I proceed to hold the balance in the present case. On the one hand discovery has been had in the first action. It enabled that action to be disposed of. The public interest there has served its purpose. Should it go further so as to enable the memorandum of 16th April 1969 to be used for this libel action? I think not. The memorandum was obtained by compulsion. Compulsion is an invasion of a private right to keep one's documents to oneself. The public interest in privacy and confidence demands that this compulsion should not be pressed further than the course of justice requires. The courts should, therefore, not allow the other party, or anyone else, to use the documents for any ulterior or alien purpose. Otherwise the courts themselves would be doing injustice. Very often a party may disclose documents, such as inter-departmental memoranda, containing criticisms of other people or suggestions of negligence or misconduct. If these were permitted to found actions of libel, you would find that an order for discovery would be counter-productive. The interdepartmental memoranda would be lost or destroyed or said never to have existed. In order to encourage openness and fairness, the public interest requires that documents disclosed on discovery are not to be made use of except for the purpose of the action in which they are disclosed. They are not to be made a ground for comments in the newspapers, or for bringing a libel action, or for any other alien purpose.
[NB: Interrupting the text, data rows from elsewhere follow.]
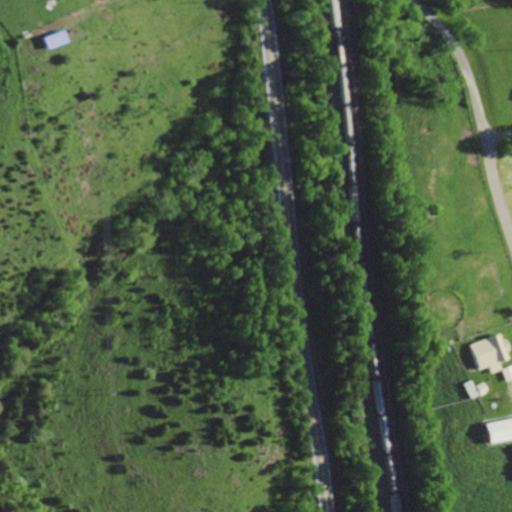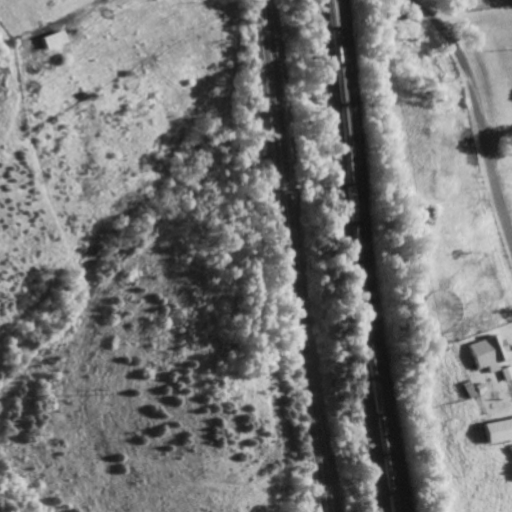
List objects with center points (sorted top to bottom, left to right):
building: (45, 37)
road: (478, 115)
road: (498, 137)
road: (297, 255)
railway: (360, 255)
railway: (370, 255)
building: (483, 352)
building: (503, 373)
building: (495, 429)
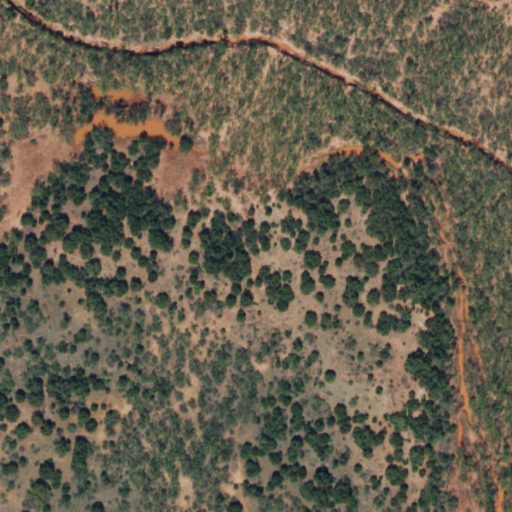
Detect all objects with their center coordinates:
road: (121, 242)
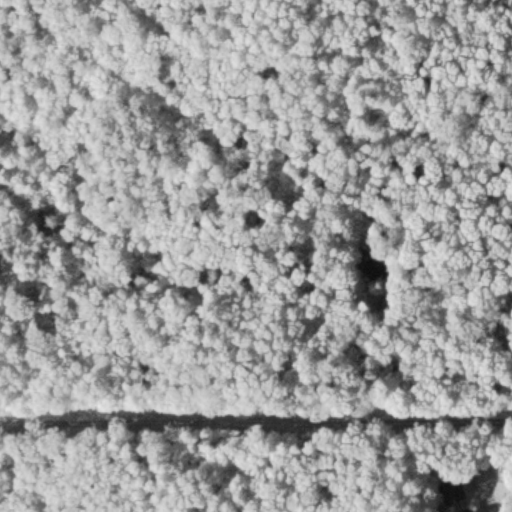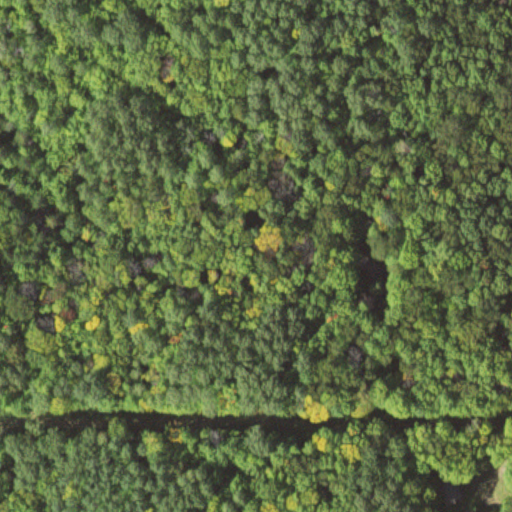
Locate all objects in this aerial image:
road: (255, 405)
building: (450, 489)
The principle was stated in a work of the highest authority 93 years ago by Bray J, Bray on Discovery, 1st ed (1885), p 238:
"A party who has obtained access to his adversary's documents under an order for production has no right to make their contents public or communicate them to any stranger to the suit: ..… nor to use them or copies of them for any collateral object ..... If necessary an undertaking to that effect will be made a condition of granting an order: ….."'
35 In the present case, so it was submitted, it is not possible to find that all of the subject documents had been provided by St George to ASIC by force of compulsion by ASIC. The provenance of some documents, whether from St George, Deloittes or Corrs, was uncertain. Some documents which had been provided by Corrs in a yellow folder were outside the dates stipulated in ASIC's notice for compulsory production and were conceded in a letter from Corrs dated 1 May 2001 to have been "inadvertently included."